As of December 2008, there was no indication that San Francisco´s employment grew more slowly after the enactment of the employer-spending requirement than did employment in surrounding areas in San Mateo and Alameda counties. If anything, employment trends were slightly better in San Francisco. This is true whether you consider overall employment or employment in sectors most affected by the employer mandate, like retail businesses and restaurants.

So how have employers adjusted to the higher costs, if not by cutting jobs? More than 25 percent of restaurants, for example, have instituted a "surcharge" — about 4 percent of the bill for most establishments — to pay for the additional costs. Local service businesses can add this surcharge (or raise prices) without risking their competitive position, since their competitors will be required to take similar measures. Furthermore, some of the costs may be passed on to employees in the form of smaller pay raises, which could help ward off the possibility of job losses. Over the longer term, if more widespread coverage allows people to choose jobs based on their skills and not out of fear of losing health insurance from one specific employer, increased productivity will help pay for some of the costs of the mandate.

The San Francisco experiment has demonstrated that requiring a shared-responsibility model — in which employers pay to help achieve universal coverage — has not led to the kind of job losses many fear.

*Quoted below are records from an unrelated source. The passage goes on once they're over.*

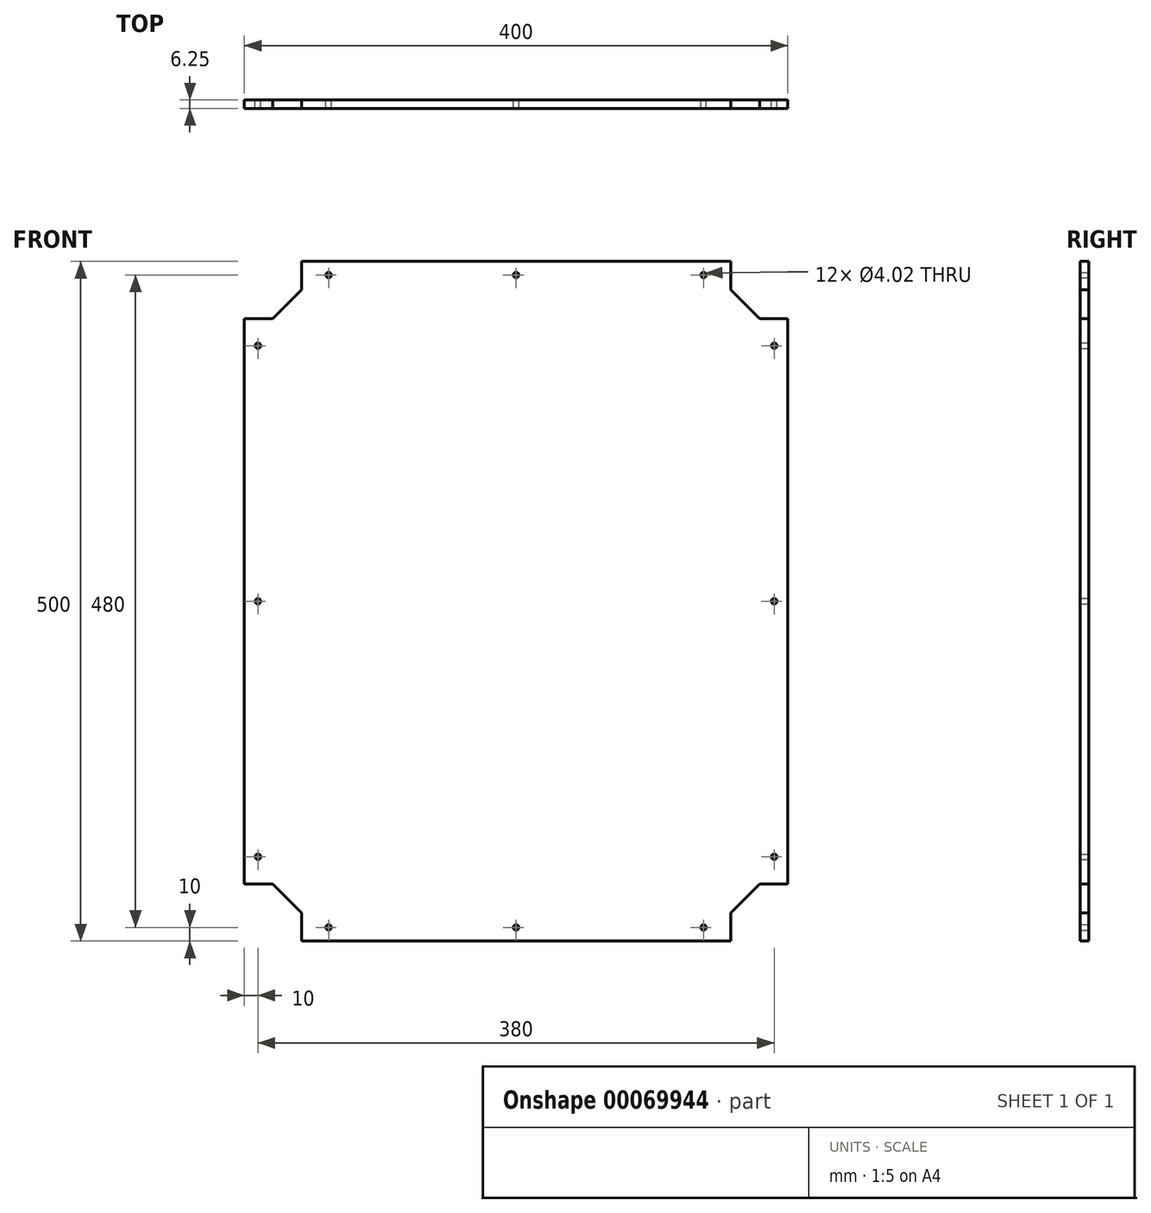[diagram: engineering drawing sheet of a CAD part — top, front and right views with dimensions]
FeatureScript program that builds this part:
annotation { "Feature Type Name" : "Feature", "Feature Type Description" : "" }
export const myFeature = defineFeature(function(context is Context, id is Id, definition is map)
    precondition{}
    {
        {
            var Q0;
            Q0=qCreatedBy(makeId("Front.planeOp"),FACE);
            var sketch = newSketch(context, id + "F0", { "sketchPlane" : qUnion([Q0])});
            skLineSegment(sketch, "E0", {"start": v(0, 0) * mm, "end": v(180, 0) * mm, "construction": true});
            skLineSegment(sketch, "E1", {"start": v(0, 0) * mm, "end": v(0, -230) * mm, "construction": true});
            skLineSegment(sketch, "E2", {"start": v(0, 0) * mm, "end": v(-180, 0) * mm, "construction": true});
            skLineSegment(sketch, "E3", {"start": v(0, 0) * mm, "end": v(0, 230) * mm, "construction": true});
            skLineSegment(sketch, "E4", {"start": v(0, 230) * mm, "end": v(160, 230) * mm, "construction": true});
            skLineSegment(sketch, "E5", {"start": v(0, 230) * mm, "end": v(-160, 230) * mm, "construction": true});
            skLineSegment(sketch, "E6", {"start": v(0, -230) * mm, "end": v(160, -230) * mm, "construction": true});
            skLineSegment(sketch, "E7", {"start": v(0, -230) * mm, "end": v(-160, -230) * mm, "construction": true});
            skLineSegment(sketch, "E8", {"start": v(-180, 0) * mm, "end": v(-180, -210) * mm, "construction": true});
            skLineSegment(sketch, "E9", {"start": v(-180, 0) * mm, "end": v(-180, 210) * mm, "construction": true});
            skLineSegment(sketch, "E10", {"start": v(180, 0) * mm, "end": v(180, 210) * mm, "construction": true});
            skLineSegment(sketch, "E11", {"start": v(180, 0) * mm, "end": v(180, -210) * mm, "construction": true});
            skLineSegment(sketch, "E12", {"start": v(-180, 210) * mm, "end": v(-160, 230) * mm, "construction": true});
            skLineSegment(sketch, "E13", {"start": v(160, 230) * mm, "end": v(180, 210) * mm, "construction": true});
            skLineSegment(sketch, "E14", {"start": v(-180, -210) * mm, "end": v(-160, -230) * mm, "construction": true});
            skLineSegment(sketch, "E15", {"start": v(160, -230) * mm, "end": v(180, -210) * mm, "construction": true});
            skLineSegment(sketch, "E16", {"start": v(140, 230) * mm, "end": v(140, 185) * mm, "construction": true});
            skLineSegment(sketch, "E17", {"start": v(140, 185) * mm, "end": v(180, 185) * mm, "construction": true});
            skLineSegment(sketch, "E18", {"start": v(-140, 230) * mm, "end": v(-140, 185) * mm, "construction": true});
            skLineSegment(sketch, "E19", {"start": v(-140, 185) * mm, "end": v(-180, 185) * mm, "construction": true});
            skLineSegment(sketch, "E20", {"start": v(170, 220) * mm, "end": v(168.59, 218.59) * mm, "construction": true});
            skLineSegment(sketch, "E21", {"start": v(180, 210) * mm, "end": v(200, 210) * mm, "construction": true});
            skLineSegment(sketch, "E22", {"start": v(190, 210) * mm, "end": v(190, 208) * mm, "construction": true});
            skLineSegment(sketch, "E23", {"start": v(160, 230) * mm, "end": v(160, 250) * mm, "construction": true});
            skLineSegment(sketch, "E24", {"start": v(180, -210) * mm, "end": v(200, -210) * mm, "construction": true});
            skLineSegment(sketch, "E25", {"start": v(160, -230) * mm, "end": v(160, -250) * mm, "construction": true});
            skLineSegment(sketch, "E26", {"start": v(-180, -210) * mm, "end": v(-200, -210) * mm, "construction": true});
            skLineSegment(sketch, "E27", {"start": v(-160, -230) * mm, "end": v(-160, -250) * mm, "construction": true});
            skLineSegment(sketch, "E28", {"start": v(190, -210) * mm, "end": v(190, -208) * mm, "construction": true});
            skLineSegment(sketch, "E29", {"start": v(160, -240) * mm, "end": v(158, -240) * mm, "construction": true});
            skLineSegment(sketch, "E30", {"start": v(190, -208) * mm, "end": v(200, -208) * mm});
            skLineSegment(sketch, "E31", {"start": v(170, -220) * mm, "end": v(168.59, -218.59) * mm, "construction": true});
            skLineSegment(sketch, "E32", {"start": v(190, -208) * mm, "end": v(179.17, -208) * mm});
            skLineSegment(sketch, "E33", {"start": v(168.59, -218.59) * mm, "end": v(179.17, -208) * mm});
            skLineSegment(sketch, "E34", {"start": v(168.59, -218.59) * mm, "end": v(158, -229.17) * mm});
            skLineSegment(sketch, "E35", {"start": v(158, -240) * mm, "end": v(158, -229.17) * mm});
            skLineSegment(sketch, "E36", {"start": v(158, -240) * mm, "end": v(158, -250) * mm});
            skLineSegment(sketch, "E37", {"start": v(200, -208) * mm, "end": v(200, 208) * mm});
            skLineSegment(sketch, "E38", {"start": v(200, 208) * mm, "end": v(190, 208) * mm});
            skLineSegment(sketch, "E39", {"start": v(190, 208) * mm, "end": v(179.17, 208) * mm});
            skLineSegment(sketch, "E40", {"start": v(168.59, 218.59) * mm, "end": v(179.17, 208) * mm});
            skLineSegment(sketch, "E41", {"start": v(168.59, 218.59) * mm, "end": v(158, 229.17) * mm});
            skLineSegment(sketch, "E42", {"start": v(160, 240) * mm, "end": v(158, 240) * mm, "construction": true});
            skPoint(sketch, "E42.endSnap0", {"position": v(160, 240) * mm});
            skLineSegment(sketch, "E43", {"start": v(158, 240) * mm, "end": v(158, 229.17) * mm});
            skLineSegment(sketch, "E44", {"start": v(-160, -240) * mm, "end": v(-158, -240) * mm, "construction": true});
            skLineSegment(sketch, "E45", {"start": v(-170, -220) * mm, "end": v(-168.59, -218.59) * mm, "construction": true});
            skLineSegment(sketch, "E46", {"start": v(-190, -210) * mm, "end": v(-190, -208) * mm, "construction": true});
            skPoint(sketch, "E46.endSnap0", {"position": v(-190, -210) * mm});
            skLineSegment(sketch, "E47", {"start": v(-168.59, -218.59) * mm, "end": v(-157.17, -230) * mm});
            skLineSegment(sketch, "E48", {"start": v(-158, -240) * mm, "end": v(-158, -229.17) * mm});
            skLineSegment(sketch, "E49", {"start": v(-190, -208) * mm, "end": v(-179.17, -208) * mm});
            skLineSegment(sketch, "E50", {"start": v(-168.59, -218.59) * mm, "end": v(-179.17, -208) * mm});
            skLineSegment(sketch, "E51", {"start": v(-158, -240) * mm, "end": v(-158, -250) * mm});
            skLineSegment(sketch, "E52", {"start": v(-190, -208) * mm, "end": v(-200, -208) * mm});
            skLineSegment(sketch, "E53", {"start": v(-158, -250) * mm, "end": v(158, -250) * mm});
            skLineSegment(sketch, "E54", {"start": v(-160, 230) * mm, "end": v(-160, 250) * mm, "construction": true});
            skLineSegment(sketch, "E55", {"start": v(-180, 210) * mm, "end": v(-200, 210) * mm, "construction": true});
            skLineSegment(sketch, "E56", {"start": v(-160, 240) * mm, "end": v(-158, 240) * mm, "construction": true});
            skLineSegment(sketch, "E57", {"start": v(-170, 220) * mm, "end": v(-168.59, 218.59) * mm, "construction": true});
            skLineSegment(sketch, "E58", {"start": v(-190, 210) * mm, "end": v(-190, 208) * mm, "construction": true});
            skLineSegment(sketch, "E59", {"start": v(-190, 208) * mm, "end": v(-200, 208) * mm});
            skLineSegment(sketch, "E60", {"start": v(-200, 208) * mm, "end": v(-200, -208) * mm});
            skLineSegment(sketch, "E61", {"start": v(-190, 208) * mm, "end": v(-179.17, 208) * mm});
            skLineSegment(sketch, "E62", {"start": v(-168.59, 218.59) * mm, "end": v(-179.17, 208) * mm});
            skLineSegment(sketch, "E63", {"start": v(-168.59, 218.59) * mm, "end": v(-158, 229.17) * mm});
            skLineSegment(sketch, "E64", {"start": v(-158, 240) * mm, "end": v(-158, 229.17) * mm});
            skLineSegment(sketch, "E65", {"start": v(-158, 240) * mm, "end": v(-158, 250) * mm});
            skLineSegment(sketch, "E66", {"start": v(-158, 250) * mm, "end": v(158, 250) * mm});
            skLineSegment(sketch, "E67", {"start": v(158, 250) * mm, "end": v(158, 240) * mm});
            skLineSegment(sketch, "E68", {"start": v(158, 240) * mm, "end": v(-158, 240) * mm, "construction": true});
            skLineSegment(sketch, "E69", {"start": v(-190, 208) * mm, "end": v(-190, -208) * mm, "construction": true});
            skLineSegment(sketch, "E70", {"start": v(-158, -240) * mm, "end": v(158, -240) * mm, "construction": true});
            skLineSegment(sketch, "E71", {"start": v(190, -208) * mm, "end": v(190, 208) * mm, "construction": true});
            skLineSegment(sketch, "E72", {"start": v(-168.59, 218.59) * mm, "end": v(-129.7, 179.7) * mm, "construction": true});
            skLineSegment(sketch, "E73", {"start": v(168.59, 218.59) * mm, "end": v(129.7, 179.7) * mm, "construction": true});
            skLineSegment(sketch, "E74", {"start": v(160, 165) * mm, "end": v(180, 165) * mm, "construction": true});
            skLineSegment(sketch, "E75", {"start": v(-160, 165) * mm, "end": v(-180, 165) * mm, "construction": true});
            skCircle(sketch, "E76", {"center": v(0, -240) * mm, "radius": 2 * mm});
            skCircle(sketch, "E77", {"center": v(138, -240) * mm, "radius": 2 * mm});
            skCircle(sketch, "E78", {"center": v(-138, -240) * mm, "radius": 2 * mm});
            skCircle(sketch, "E79", {"center": v(190, -188) * mm, "radius": 2 * mm});
            skCircle(sketch, "E80", {"center": v(190, 0) * mm, "radius": 2 * mm});
            skCircle(sketch, "E81", {"center": v(190, 188) * mm, "radius": 2 * mm});
            skCircle(sketch, "E82", {"center": v(0, 240) * mm, "radius": 2 * mm});
            skCircle(sketch, "E83", {"center": v(138, 240) * mm, "radius": 2 * mm});
            skCircle(sketch, "E84", {"center": v(-138, 240) * mm, "radius": 2 * mm});
            skCircle(sketch, "E85", {"center": v(-190, 188) * mm, "radius": 2 * mm});
            skCircle(sketch, "E86", {"center": v(-190, 0) * mm, "radius": 2 * mm});
            skCircle(sketch, "E87", {"center": v(-190, -188) * mm, "radius": 2 * mm});
            skSolve(sketch);
        }
        {
            var Q0;
            Q0=makeQuery(id+"F0.imprint","IMPRINT",FACE,{"disambiguationData":[TD([[makeQuery(id+"F0.imprint","IMPRINT",EDGE,{"derivedFrom":sQuery(id+"F0.wireOp",EDGE,"E30")}),1.0]])]});
            var Q1;
            Q1=qSketchRegion(id+"F0",true);
            extrude(context, id + "F1", {"entities" : qUnion([Q0, Q1]), "depth" : 6.25 * mm});
        }
    });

The public option has also passed the market test, while not crowding out private options. The positive changes in San Francisco provide a glimpse of what the future might look like if Washington passes substantial health reform this year.

William H. Dow, who was a senior economist for President George W. Bush´s Council of Economic Advisers, is a professor of health economics at the University of California, Berkeley, where Arindrajit Dube is an economist at the Institute for Research on Labor and Employment and Carrie Hoverman Colla is a doctoral student in health economics.